One of the best features of YouTube TV should not be a surprise to any of us.
The search function — thank you, Google — is outstanding. I’ve used it many times to find live sports games. Not only is it fast and efficient but it helped me uncover hidden gems that I wasn’t even aware of before I did the search — like NBA match-ups and soccer games. I’d search for the name of a favorite team and in seconds could record upcoming matches.
Not so much anymore, but not for any reason related to COVID-19 or the search.
Starting at the end of this month, the Internet-based streaming service (which does not require a dedicated set-top box) is raising their price up to $65 per month.
That’s quite a jump from the introductory price I remember from a few years ago, when it cost only $40 per month and included local channels.

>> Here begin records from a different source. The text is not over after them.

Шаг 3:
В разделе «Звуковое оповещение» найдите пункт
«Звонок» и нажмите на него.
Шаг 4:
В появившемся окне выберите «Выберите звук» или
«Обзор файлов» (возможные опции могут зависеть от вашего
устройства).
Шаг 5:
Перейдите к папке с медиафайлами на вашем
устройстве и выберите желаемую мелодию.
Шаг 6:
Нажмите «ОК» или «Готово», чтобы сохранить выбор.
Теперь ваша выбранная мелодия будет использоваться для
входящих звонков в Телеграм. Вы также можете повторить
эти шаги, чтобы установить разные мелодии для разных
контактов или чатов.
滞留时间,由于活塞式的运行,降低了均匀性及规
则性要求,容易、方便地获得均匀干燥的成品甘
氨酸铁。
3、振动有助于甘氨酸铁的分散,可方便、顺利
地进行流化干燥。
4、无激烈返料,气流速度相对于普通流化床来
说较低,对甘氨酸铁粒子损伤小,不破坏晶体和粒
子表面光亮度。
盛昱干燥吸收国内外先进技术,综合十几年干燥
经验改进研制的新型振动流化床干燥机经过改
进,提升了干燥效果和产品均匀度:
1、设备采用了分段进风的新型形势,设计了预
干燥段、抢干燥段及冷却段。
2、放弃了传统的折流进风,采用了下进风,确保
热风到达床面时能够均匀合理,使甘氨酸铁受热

At that low price, you might wonder why you’d pay for cable service, which tends to cost more these days. At $65, it’s a tough sell.
One reason is that television has splintered into apps and not channels. We don’t watch any of these shows the same way anymore, although I’m still a Dish Network fan (I really like the ability to find on-demand movies and search for network shows). Many of us now watch our shows using Netflix, Hulu, Disney+, and a host of streaming media apps, paying for each of them. Just when we think it’s time to abandon one app, along comes another compelling show.

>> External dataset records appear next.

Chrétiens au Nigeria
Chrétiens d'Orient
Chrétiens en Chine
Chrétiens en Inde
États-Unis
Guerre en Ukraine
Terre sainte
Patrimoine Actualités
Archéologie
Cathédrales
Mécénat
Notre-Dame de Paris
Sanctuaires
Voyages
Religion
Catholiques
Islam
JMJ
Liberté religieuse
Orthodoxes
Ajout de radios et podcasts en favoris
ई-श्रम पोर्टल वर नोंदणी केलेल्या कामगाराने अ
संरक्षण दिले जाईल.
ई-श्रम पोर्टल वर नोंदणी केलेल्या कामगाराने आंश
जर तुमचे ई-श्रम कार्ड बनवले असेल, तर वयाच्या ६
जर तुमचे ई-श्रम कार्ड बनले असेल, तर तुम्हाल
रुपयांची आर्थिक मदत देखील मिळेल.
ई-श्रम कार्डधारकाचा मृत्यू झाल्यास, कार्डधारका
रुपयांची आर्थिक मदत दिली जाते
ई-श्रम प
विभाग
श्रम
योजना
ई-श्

One quick example — I’m a sucker for any fantasy movie. I had watched The Mandalorian when it came out then canceled my Disney+ subscription. All it took is one low-rated movie called Artemis Fowl to get me to sign-up again. That is the primary reason YouTube TV is going to be in trouble. Not only is the price too high, and live sports are not a thing right now, but YouTube TV is not exactly known for their original programming. My theory is that the price hike is a way to increase revenue before the service goes belly up completely.
Something is a little rotten in Denmark. Another favorite app of mine is Google Play Music and it will be going away soon as well. I like it because of the recommended new releases and the algorithms they use. In fact, even though I don’t subscribe to the paid version, I still check the new releases quite often. YouTube TV seems to have a similar problem — it wasn’t able to differentiate itself enough, offer original programs, or appeal to a discerning viewership.

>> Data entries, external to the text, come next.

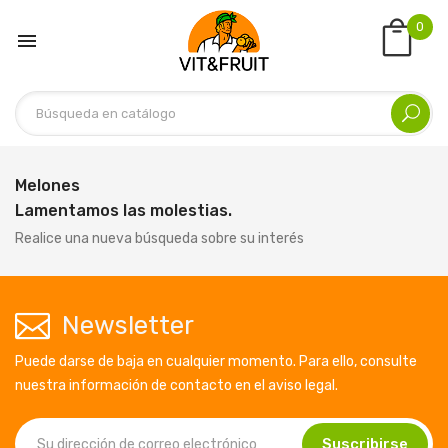
0

Melones
Lamentamos las molestias.
Realice una nueva búsqueda sobre su interés
Newsletter
Puede darse de baja en cualquier momento. Para ello, consulte
nuestra información de contacto en el aviso legal.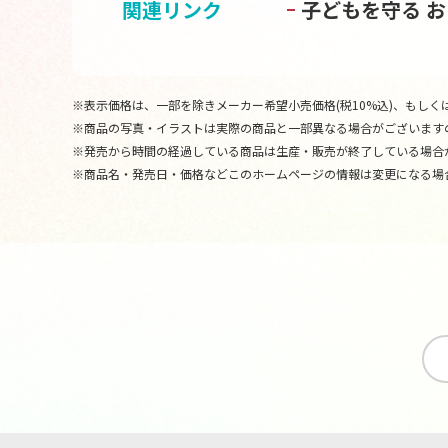
関連リンク
子どもを守る 
※表示価格は、一部を除きメーカー希望小売価格(税10%込)、もしくは
※商品の写真・イラストは実際の商品と一部異なる場合がございます
※発売から時間の経過している商品は生産・販売が終了している場合
※商品名・発売日・価格などこのホームページの情報は変更になる場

What could save YouTube TV is not related to those programs, the cost, or the search — it’s further market splintering and some kind of bundling. What I’d like to see is a technical win with the service — a way to add other apps that integrate right into YouTuber TV (doubtful) or at least some other channels beyond the basics they currently offer. I don’t mind picking YouTube TV as a primary way to watch network shows and (eventually) sports, but it needs to convince me that the app is worth paying the extra subscription amount for that to happen.
On the plus side, it does seem like YouTube solved their early bandwidth problems.